“We took advantage of a sunny weekend to set off bikepacking on the Loire à Vélo trail, and go from Angers to Saint-Brevin-les-Pins in one day, with the return trip the following day.”
We start out in Angers on the first leg. This section overlooks the Loire and takes us through some of the region’s most beautiful villages, such as La Pointe, La Possonnière, or Savennières. We spot several gabares, typical Loire fishing boats, moored in the harbour of La Possonnière. These boats have a flat bottom which prevents them from running aground on the many shallow sandbanks of the river.
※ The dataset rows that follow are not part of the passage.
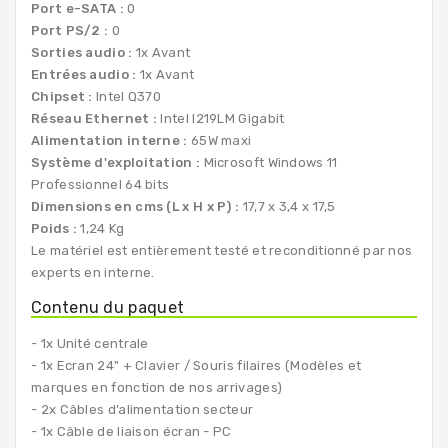
Port e-SATA :
0
Port PS/2 :
0
Sorties audio :
1x Avant
Entrées audio :
1x Avant
Chipset :
Intel Q370
Réseau Ethernet :
Intel I219LM Gigabit
Alimentation interne :
65W maxi
Système d'exploitation :
Microsoft Windows 11
Professionnel 64 bits
Dimensions en cms (L x H x P) :
17,7 x 3,4 x 17,5
Poids :
1,24 Kg
Le matériel est entièrement testé et reconditionné par nos
experts en interne.
Contenu du paquet
- 1x Unité centrale
- 1x Ecran 24" + Clavier / Souris filaires (Modèles et
marques en fonction de nos arrivages)
- 2x Câbles d’alimentation secteur
- 1x Câble de liaison écran - PC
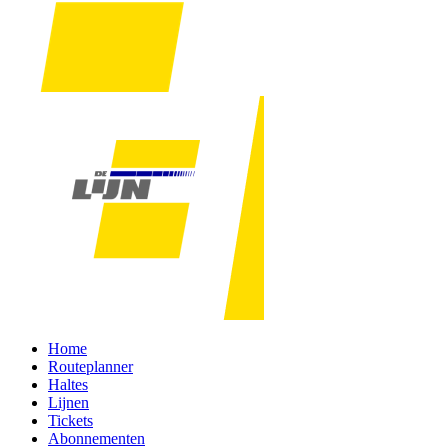
Home
Routeplanner
Haltes
Lijnen
Tickets
Abonnementen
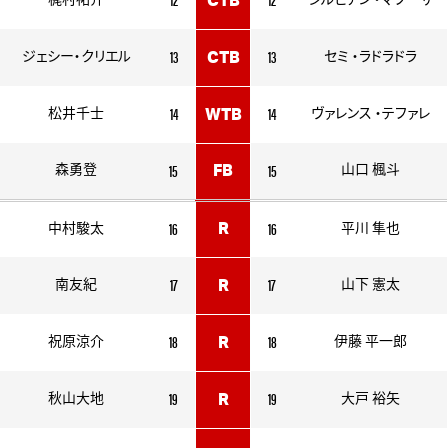
梶村祐介
CTB
シルビアン ・マフーザ
13
13
ジェシー・クリエル
CTB
セミ ・ラドラドラ
14
14
松井千士
WTB
ヴァレンス ・テファレ
15
15
森勇登
FB
山口 楓斗
16
16
R
中村駿太
平川 隼也
17
17
南友紀
R
山下 憲太
18
18
祝原涼介
R
伊藤 平一郎
19
19
秋山大地
R
大戸 裕矢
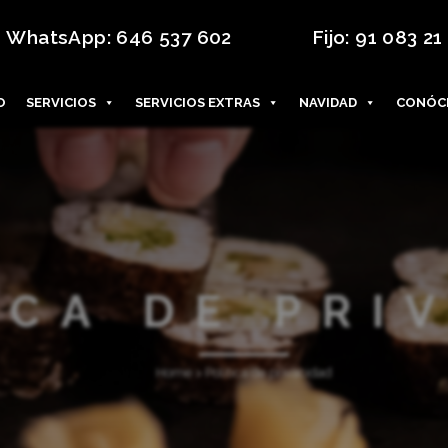
WhatsApp:
646 537 602
Fijo:
91 083 21
O
SERVICIOS
SERVICIOS EXTRAS
NAVIDAD
CONÓC
ICA DE PRI
Home
>
Política de privacidad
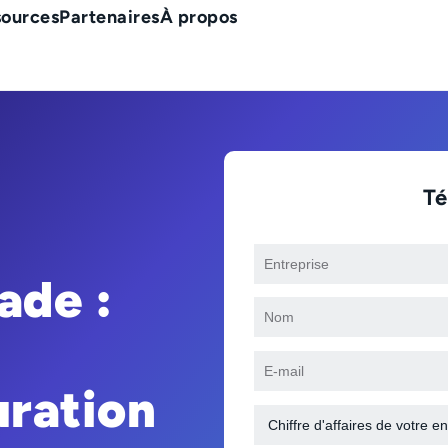
sources
Partenaires
À propos
Té
ade :
uration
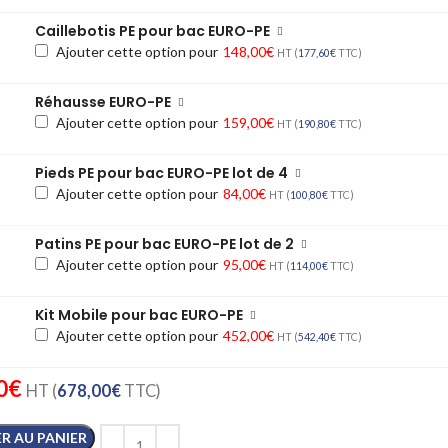
Caillebotis PE pour bac EURO-PE
Ajouter cette option pour
148,00
€
HT (
177,60
€
TTC)
Réhausse EURO-PE
Ajouter cette option pour
159,00
€
HT (
190,80
€
TTC)
Pieds PE pour bac EURO-PE lot de 4
Ajouter cette option pour
84,00
€
HT (
100,80
€
TTC)
Patins PE pour bac EURO-PE lot de 2
Ajouter cette option pour
95,00
€
HT (
114,00
€
TTC)
Kit Mobile pour bac EURO-PE
Ajouter cette option pour
452,00
€
HT (
542,40
€
TTC)
0
€
HT (
678,00
€
TTC)
R AU PANIER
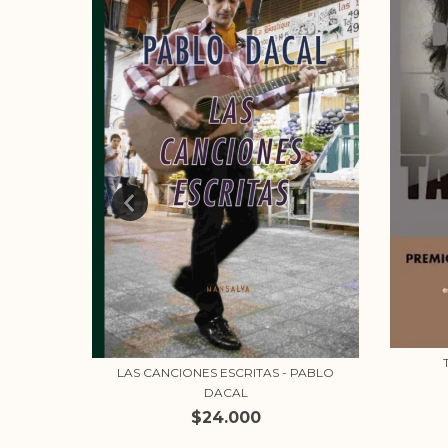
S SOBRE
LAS CANCIONES ESCRITAS - PABLO
DACAL
$24.000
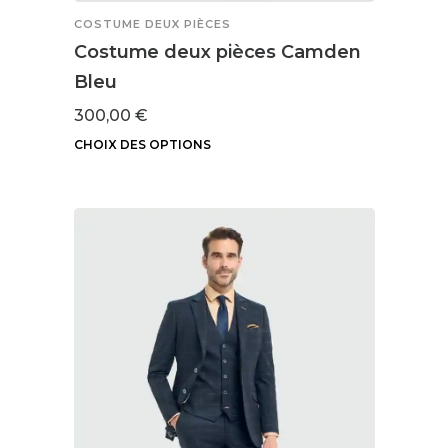
COSTUME DEUX PIÈCES
Costume deux pièces Camden
Bleu
300,00
€
CHOIX DES OPTIONS
Ce
produit
a
plusieurs
variations.
Les
options
peuvent
être
choisies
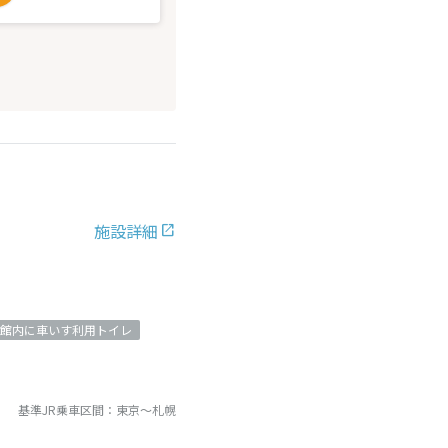
施設詳細
館内に車いす利用トイレ
基準JR乗車区間：
東京
～
札幌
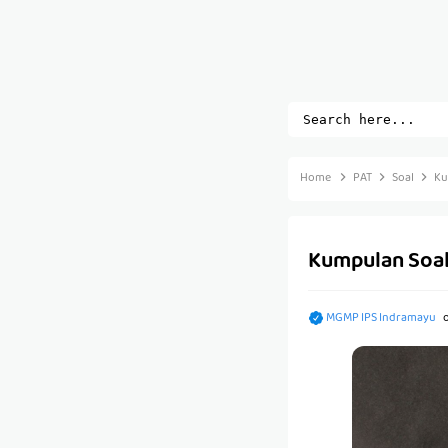
Home
PAT
Soal
Ku
Kumpulan Soal
MGMP IPS Indramayu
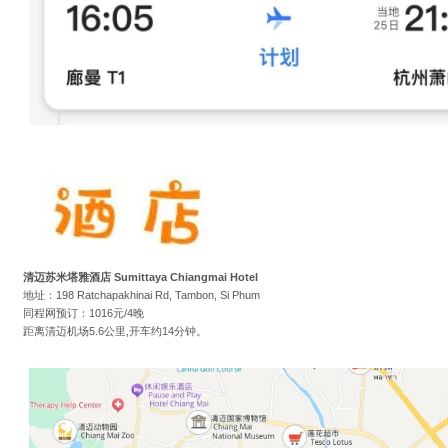
清迈苏米塔雅酒店 Sumittaya Chiangmai Hotel
地址：198 Ratchapakhinai Rd, Tambon, Si Phum
同程网预订：1016元/4晚
距离清迈机场5.6公里,开车约14分钟。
We head into areas that we know well but are always a stunning sight, such as the Chalonnes-sur-Loire bridge (a good place to stop for refreshments) or the Montjean-sur-Loire bridge.
After Montjean-sur-Loire, the next step is Ingrandes-sur-Loire, then Saint-Florent-le-Vieil, before leaving the Anjou region. The old town of Saint-Florent and its hilly streets are well worth the visit. Once you’ve left the village, you can either head for the south riverbank and go through the fields, or continue along the north bank of the Loire. Either way will take you to Ancenis (a former port in Brittany) and then Oudon and its keep.
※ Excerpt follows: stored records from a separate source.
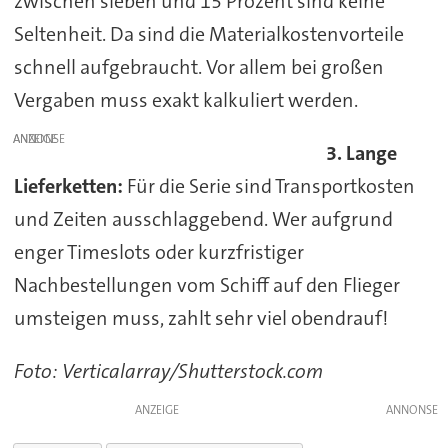
zwischen sieben und 15 Prozent sind keine
Seltenheit. Da sind die Materialkostenvorteile
schnell aufgebraucht. Vor allem bei großen
Vergaben muss exakt kalkuliert werden.
ANZEIGE
3. Lange
Lieferketten:
Für die Serie sind Transportkosten
und Zeiten ausschlaggebend. Wer aufgrund
enger Timeslots oder kurzfristiger
Nachbestellungen vom Schiff auf den Flieger
umsteigen muss, zahlt sehr viel obendrauf!
Foto: Verticalarray/Shutterstock.com
ANZEIGE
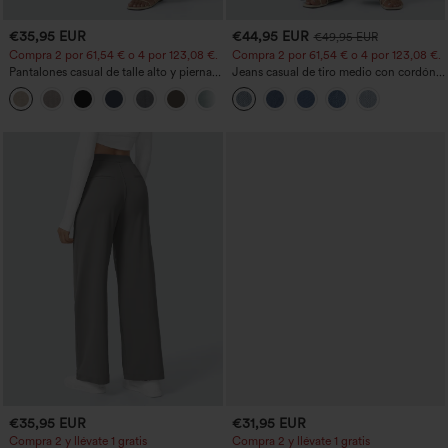
€35,95 EUR
€44,95 EUR
€49,95 EUR
Compra 2 por 61,54 € o 4 por 123,08 €.
Compra 2 por 61,54 € o 4 por 123,08 €.
Pantalones casual de talle alto y pierna
Jeans casual de tiro medio con cordón y
recta con tacto de lino y bolsillos
bolsillos
+5
€35,95 EUR
€31,95 EUR
Compra 2 y llévate 1 gratis
Compra 2 y llévate 1 gratis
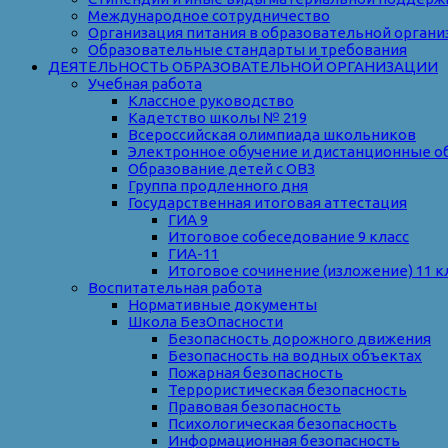
Международное сотрудничество
Организация питания в образовательной органи
Образовательные стандарты и требования
ДЕЯТЕЛЬНОСТЬ ОБРАЗОВАТЕЛЬНОЙ ОРГАНИЗАЦИИ
Учебная работа
Классное руководство
Кадетство школы № 219
Всероссийская олимпиада школьников
Электронное обучение и дистанционные о
Образование детей с ОВЗ
Группа продленного дня
Государственная итоговая аттестация
ГИА 9
Итоговое собеседование 9 класс
ГИА-11
Итоговое сочинение (изложение) 11 к
Воспитательная работа
Нормативные документы
Школа БезОпасности
Безопасность дорожного движения
Безопасность на водных объектах
Пожарная безопасность
Террористическая безопасность
Правовая безопасность
Психологическая безопасность
Информационная безопасность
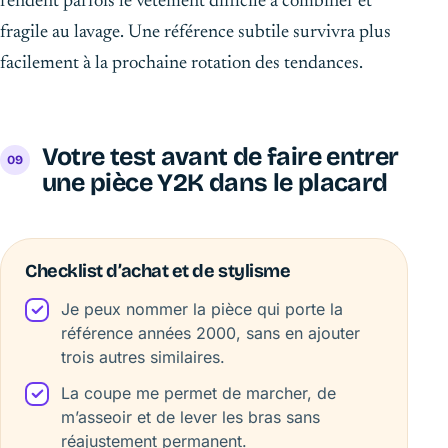
rendent parfois le vêtement difficile à combiner et
fragile au lavage. Une référence subtile survivra plus
facilement à la prochaine rotation des tendances.
Votre test avant de faire entrer
une pièce Y2K dans le placard
Checklist d’achat et de stylisme
Je peux nommer la pièce qui porte la
référence années 2000, sans en ajouter
trois autres similaires.
La coupe me permet de marcher, de
m’asseoir et de lever les bras sans
réajustement permanent.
We enter the Nantes region, leaving behind the castles, the tuffeau stone and the sandbanks of Anjou. We’re now in the land of bocage countryside, fields and vegetable gardens. We go through Mauves-sur-Loire and Bellevue before arriving in Nantes, home to a castle and the Ile aux Machines.
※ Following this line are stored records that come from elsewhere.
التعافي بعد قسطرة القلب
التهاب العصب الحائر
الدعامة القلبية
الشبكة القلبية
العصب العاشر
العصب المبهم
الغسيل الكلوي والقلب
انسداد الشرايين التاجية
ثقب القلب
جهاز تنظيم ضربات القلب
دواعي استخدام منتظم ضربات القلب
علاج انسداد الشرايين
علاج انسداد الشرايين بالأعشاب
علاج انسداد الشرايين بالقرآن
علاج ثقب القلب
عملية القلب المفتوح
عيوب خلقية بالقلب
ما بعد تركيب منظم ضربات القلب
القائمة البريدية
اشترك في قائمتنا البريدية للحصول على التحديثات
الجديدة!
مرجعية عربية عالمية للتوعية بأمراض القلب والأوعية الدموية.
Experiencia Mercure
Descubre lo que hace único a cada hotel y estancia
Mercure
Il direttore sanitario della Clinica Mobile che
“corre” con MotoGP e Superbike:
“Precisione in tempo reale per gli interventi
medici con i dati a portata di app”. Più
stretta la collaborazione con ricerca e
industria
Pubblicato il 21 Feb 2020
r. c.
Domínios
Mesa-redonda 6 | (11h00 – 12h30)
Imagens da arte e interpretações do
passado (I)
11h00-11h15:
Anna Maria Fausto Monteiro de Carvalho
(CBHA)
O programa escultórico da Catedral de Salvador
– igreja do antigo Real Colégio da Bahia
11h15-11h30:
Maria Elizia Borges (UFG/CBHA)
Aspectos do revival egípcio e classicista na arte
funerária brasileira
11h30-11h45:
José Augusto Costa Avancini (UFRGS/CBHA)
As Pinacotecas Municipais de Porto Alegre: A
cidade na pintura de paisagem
It can take a while to get out of Nantes. To get to the coast, we suggest you take the south bank of the Loire in the direction of Pellerin. We tried both, and the north bank towards Couëron is very industrial and frankly lacking in charm. Speaking of Couëron, which is 20km from Nantes, a free ferry service here takes you across the river to Pellerin (departs every 15 minutes).
This section up to the Canal de la Martinière is lush green and really beautiful. The canal crossing is a (very) long straight line which is a little tedious, so be prepared! Once over the crossing though, you arrive in Paimboeuf, where you’ll be closer to the sea than ever! Just one more wind-beaten path alongside the fisheries with the Saint-Nazaire bridge in view and you’ve arrived. Bravo!
Reaching Saint-Brevin-les-Pins is a relief for us – we cycled 160kms in one day and our legs are beginning to feel the strain.
We camp for the night along the Canal de la Martinière, 20km from Saint-Brevin. We opt to sleep on the route back because we have the same distance to go the next day, but facing the wind. We can do it!
All in all, this weekend along the Loire à Vélo trail was a lovely surprise! It required some physical effort (especially for our buttocks), but we came home bursting with memories of different landscapes: the sea, the tuffeau stone, the city of Nantes and the pastures of the Anjou countryside… We can wholeheartedly recommend it, maybe over several days so you can enjoy it more and even take a dip or stop off in Nantes and Saint-Florent-le-Vieil, for example.